Begründet werden kann dieser Erfolg hauptsächlich mit der Reihung und damit mit der wesentlich verbesserten Relevanz der Suchergebnisse. Wie aus dem Paper ersichtlich ist, lag dies vor allem an zwei Punkten der Systembeschreibung:
PageRank: Bringing Order to the Web
The Anatomy of a Large-Scale Hypertextual Web Search Engine Sergey Brin and Lawrence Page
Dieser PageRank, der die Häufigkeit der Links von anderen Webseiten auf die spezifische Seite berechnet, beruht auf dem Prinzip des in der Wissenschaft bekannten Zitationsindex. Häufiger zitierte Werke werden somit höher bewertet – damit steigt auch die Wertigkeit der WissenschafterIn / der VerfasserIn – je höher die Wertigkeit der WissenschafterIn, desto höher der Wert der Zitation. Es ist dies also ein Bewertungssystem, das große Ähnlichkeit mit der in der Systemtheorie relevanten Selbstreferenz hat.

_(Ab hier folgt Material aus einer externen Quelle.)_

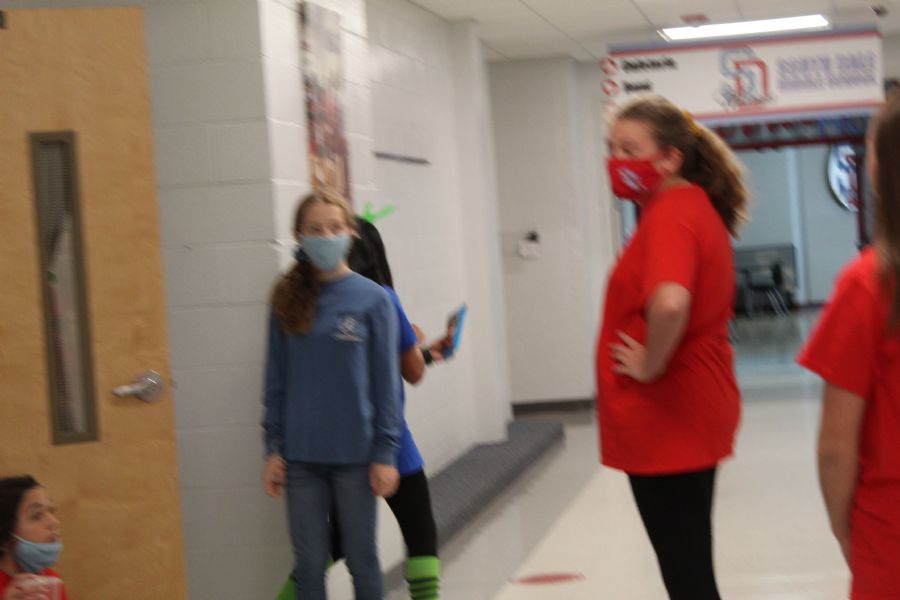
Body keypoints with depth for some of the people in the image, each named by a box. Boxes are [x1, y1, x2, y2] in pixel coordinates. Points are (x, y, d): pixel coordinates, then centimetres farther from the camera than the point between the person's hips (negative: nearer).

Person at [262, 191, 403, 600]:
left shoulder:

Gleichzeitig wird eine Bewertungsmethode eingeführt, die uns heute bei allen online Angeboten begegnet. Diese Methode bewertet das Nutzerverhalten auf Basis von getätigten Aktionen – die Daten können gespeichert und Nutzer mit Hilfe von Verbindungsdaten wieder identifiziert werden – und lässt diese Verhaltensinformationen in die Ergebnisse und deren Reihung einfließen.
Was damals begonnen hat, wurde in den letzten zwei Jahrzehnten auf Basis netzwerktheoretischer Erkenntnisse und mittels künstlicher Intelligenz optimiert und wird heute nicht nur bei Suchvorgängen und nicht nur von Google angewandt. Die Dominanz von Google als Suchmaschine – China mit Baidu und Russland mit Yandex haben ihre eigenen – beruht also auf der Umsetzung von Forschung zum Thema Netzwerke in die Praxis der Netzwerke.
Interessant dabei ist der Umstand, dass sowohl die technische Umsetzung, als auch menschliches Verhalten und persönliche Erwartungen mittels Netzwerken darstellbar sind. Wissenschaftliche Forschung der letzten circa sieben Jahrzehnte bezüglich Systemen, Kybernetik und Netzwerken hat somit die Gestaltung unserer aktuellen Lebenswelt maßgeblich beeinflusst.